**Отрывок текста**.
########################################

С детства, с того момента, как я себя помню, — а помню я себя примерно с 4–5 лет, — отец всегда снимал дачу по северной железной дороге, посередине между Москвой и тогдашним Загорском, ныне Сергиевым Посадом. С одной стороны, не очень далеко от Москвы: в столице дела были, нужно было ездить в город. А с другой — недалеко от Лавры, куда по субботам и воскресеньям отец неукоснительно направлялся (он об этом писал в своих воспоминаниях — книге «Неувядаемый цвет»). Кого-то из его лаврских знакомых я немного знал, скажем выдающегося архидиакона Сергия (Туликова). Когда отец в воспоминаниях пишет, что отец диакон, сходя с амвона, любил погладить чью-то детскую головку, то это мою головку он имеет в виду. Был он знаком с достаточно известным в церковной среде игуменом, а впоследствии схиигуменом Саввой (Остапенко), позднее — насельником Псково-Печерского монастыря. Я помню его у нас дома; после службы в армии я навещал его во Пскове в 1973 году.

Московским нашим приходом был храм Воскресения Словущего в Филипповском переулке, где теперь Иерусалимское подворье. Помню, что отец и я стоим в алтаре этого храма — был 1955 год, я был первоклассник. Каждый год обязательно туда, в Воскресенский храм, прихожу.

Кроме того, отец ежегодно ездил в Киев, в Киево-Печерскую Лавру. Он очень любил сам город, Владимирский собор, замечательного протодиакона Антония, которого я тоже немножко помню, и дивный лаврский хор под руководством Михаила Петровича Гайдая (о нем папа целую главу воспоминаний в своей книге написал).

С одним из насельников Киево-Печерской Лавры, иеромонахом Иосифом (Штельмахом), отец поддерживал отношения, переписывался. Письма отца Иосифа сохранились в моем домашнем архиве. Он приезжал к нам домой, останавливался у нас в квартире, я вместе с ним ходил в Большой театр, с моей мамой он был на опере «Сказание о граде Китеже».

########################################

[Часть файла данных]

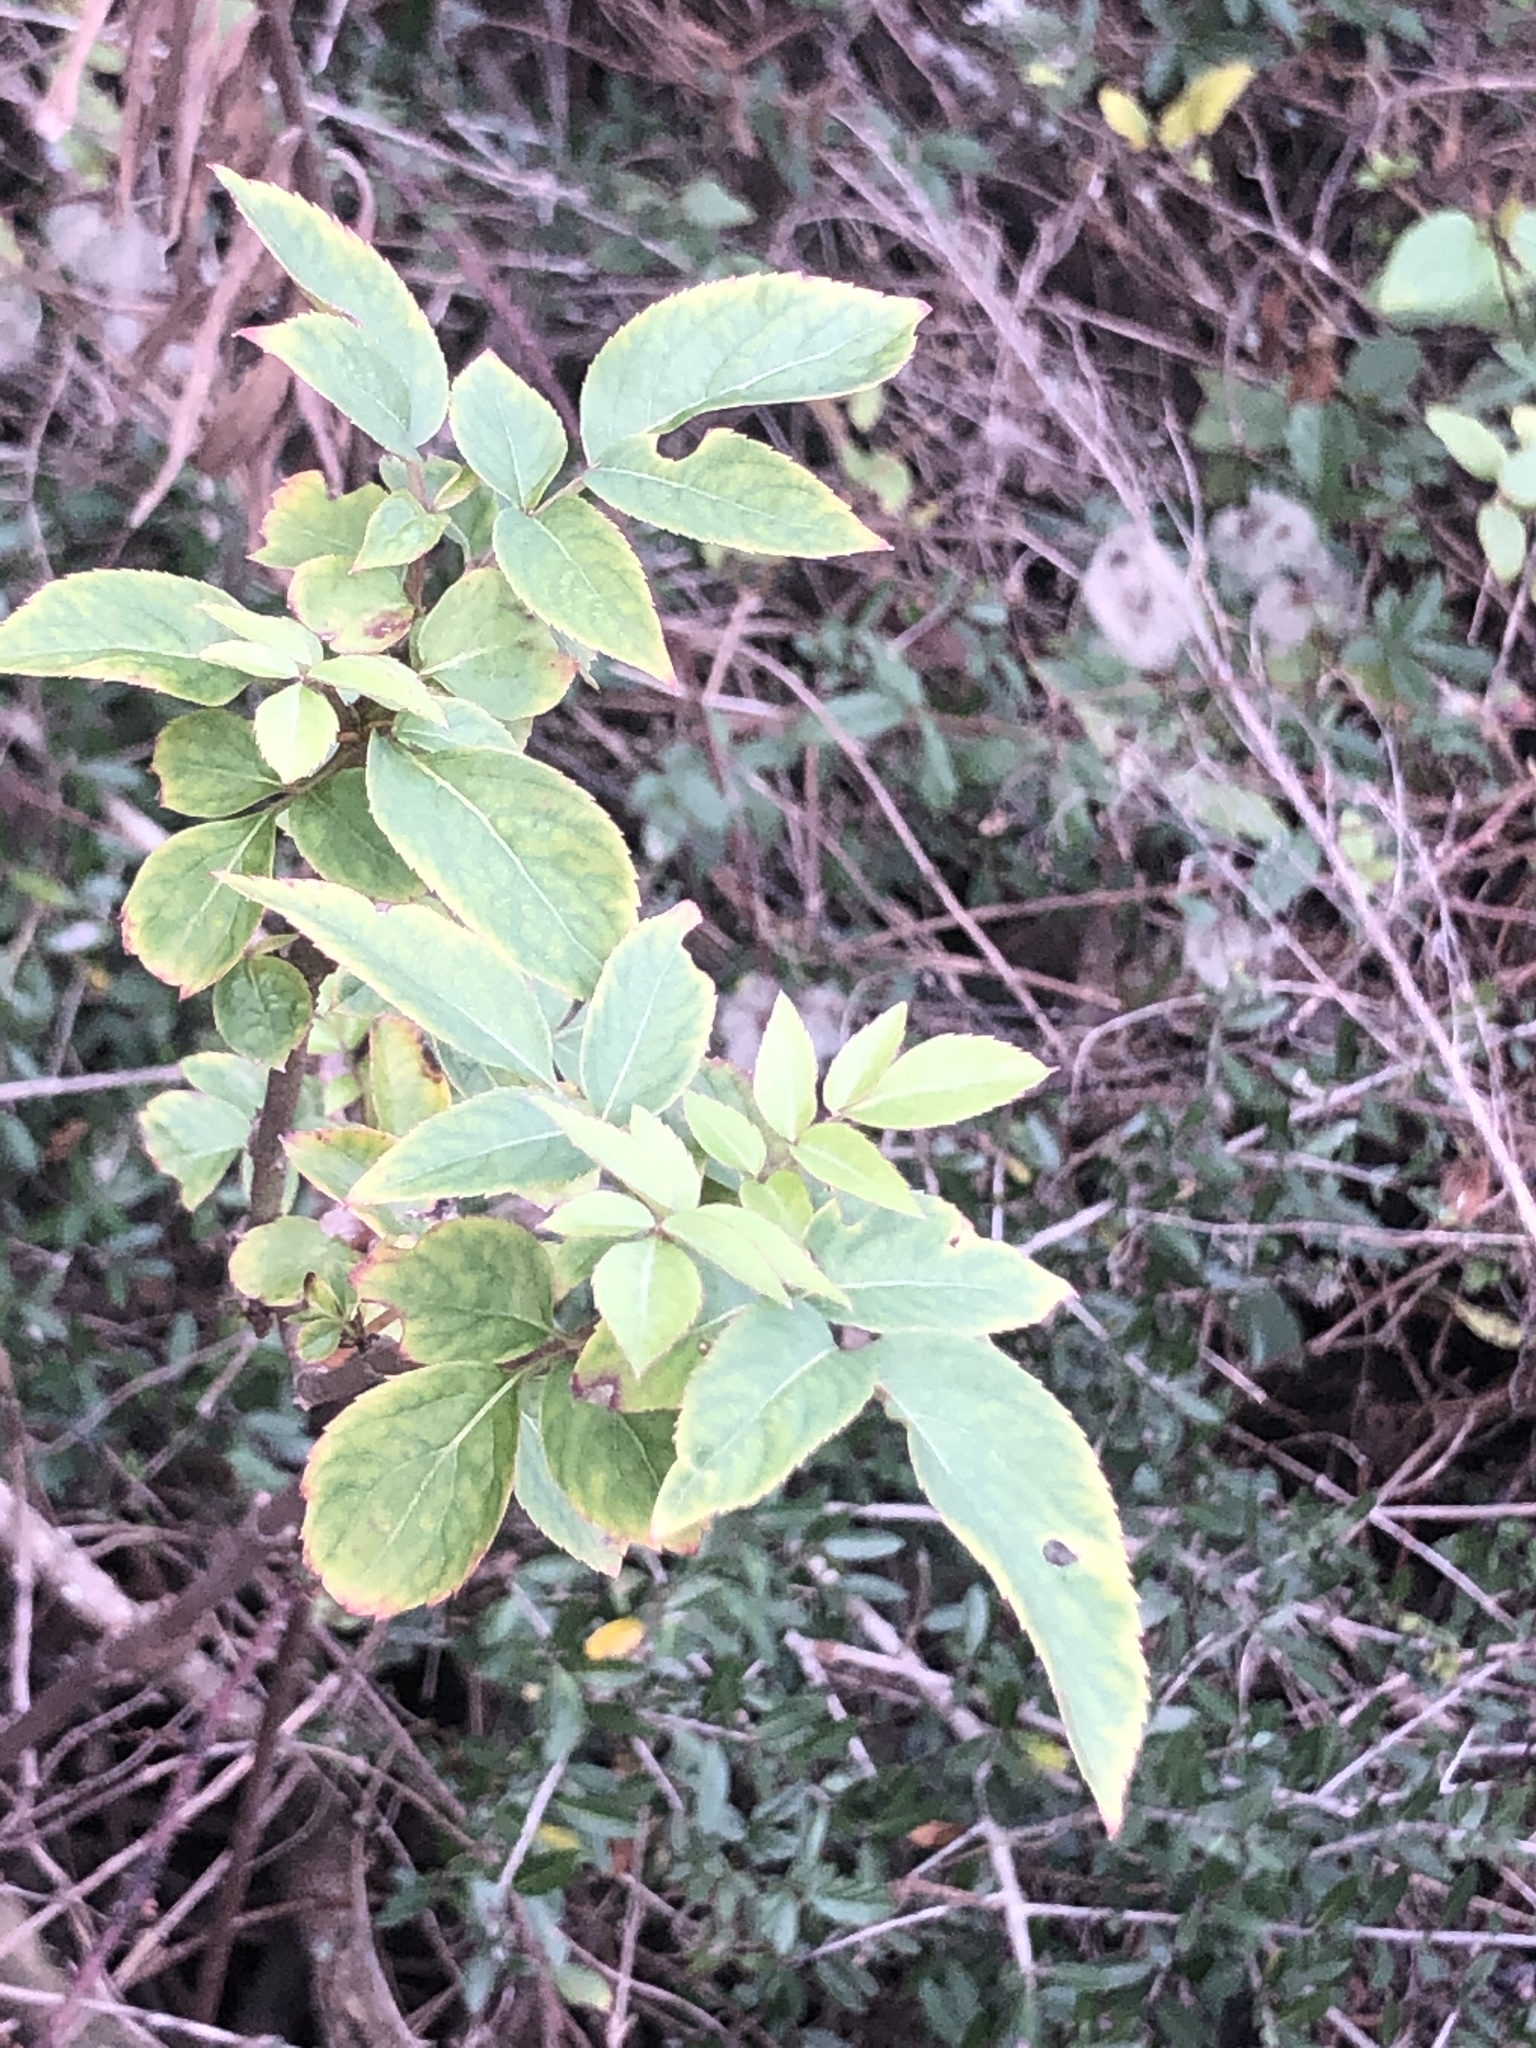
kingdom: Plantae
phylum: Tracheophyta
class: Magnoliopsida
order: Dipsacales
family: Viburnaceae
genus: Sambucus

########################################

**Задания**.
1: Верны ли по отрывку воспоминаний об отце утверждения (а), (б) и (в)? На каждое ответьте «да» или «нет» и приведите точную цитату из отрывка, которая это решает.
(а) Отец снимал дачу по северной железной дороге, между Москвой и Загорском.
(б) В 1955 году автор воспоминаний учился в третьем классе.
(в) Иеромонах Иосиф ходил с мамой автора на оперу «Сказание о граде Китеже».
2: Подхватите отрывок воспоминаний об отце и напишите его продолжение, начиная сразу после последнего предложения.
Эти данные взяты из другого источника.

**Ответы к заданиям**.
1:
(а) Да: «отец всегда снимал дачу по северной железной дороге, посередине между Москвой и тогдашним Загорском».
(б) Нет: «был 1955 год, я был первоклассник».
(в) Да: «с моей мамой он был на опере «Сказание о граде Китеже»».

2:
— Расскажите, пожалуйста, о том, как менялось отношение к вере с течением времени. Вы ведь застали как раз начало хрущевских гонений…

— Да, конец 1950-х — начало 1960-х годов было время более атеистическое, чем поздние сталинские годы. Действительно, сыграли свою роль хрущевские гонения, но еще и общий воздух эпохи был такой — технократия, полеты спутников, Гагарин в космосе… Интеллигенция тогда не очень тянулась в храмы, прямо скажем. Можно у очень прогрессивных поэтов того времени найти вполне антирелигиозные строчки. Скажем, спектакль театра «Современник» назывался «Без креста!» — с восклицательным знаком. Потом большинство его участников пришли в той или иной степени к вере, в Церковь, но что было, то было.

В 60-х годах в одном из номеров журнала «Новый мир» вышла статья талантливой театральной критикессы, которая писала о подмосковном храме, где служил священник, бывший царский полковник, который «без спросу» устроил на Пасху крестный ход. Этот очерк — что это, как не политический донос, не призыв к уничтожению храма? И автор, которая страшно переживала закрытие прогрессивных театральных постановок, не думала, какой трагедией может обернуться закрытие маленькой сельской церкви… Слава Богу, храм не закрыли — я потом в него ходил пешком с моей дачи в Подмосковье.

Это общее настроение времени меня не то чтобы захлестнуло, но в какой-то момент — нужно прямо сказать — без напоминания я в храм не стремился. Если отец не предлагал мне: «Давай сходим вместе», то я бежал вечером в субботу играть в футбол. Впрочем, это не надо валить на Хрущева — вали на себя…

Однажды к нам приехал отец Савва — как я теперь понимаю, он ездил в Абхазию, навещал тайных православных того времени и проездом заехал и к моему отцу. У нас дома была трапеза. Я посидел полчасика и пошел в футбол гонять. А отец Савва, мне отец рассказывал, спросил: «А сын-то вообще верующий?» — «Да, но единственно, — вот что отец мой ответил, — ему во время шестопсалмия в церкви очень скучно». Действительно, так и было, честно скажу — скучал… Знал ли я, что впоследствии буду в храме Божием читать шестопсалмие и что это будет один из самых моих любимых моментов всенощной?.. А отец Савва сказал тогда: «Ему скучно, а бесам совсем не скучно». Такое домашнее воспоминание.

— Борис Николаевич, в вышедшем в 2011 году фильме Александра Архангельского «Жара» речь идет о том, как люди в 60-х годах стали в Церковь возвращаться. Вы это на себе почувствовали, сами пережили?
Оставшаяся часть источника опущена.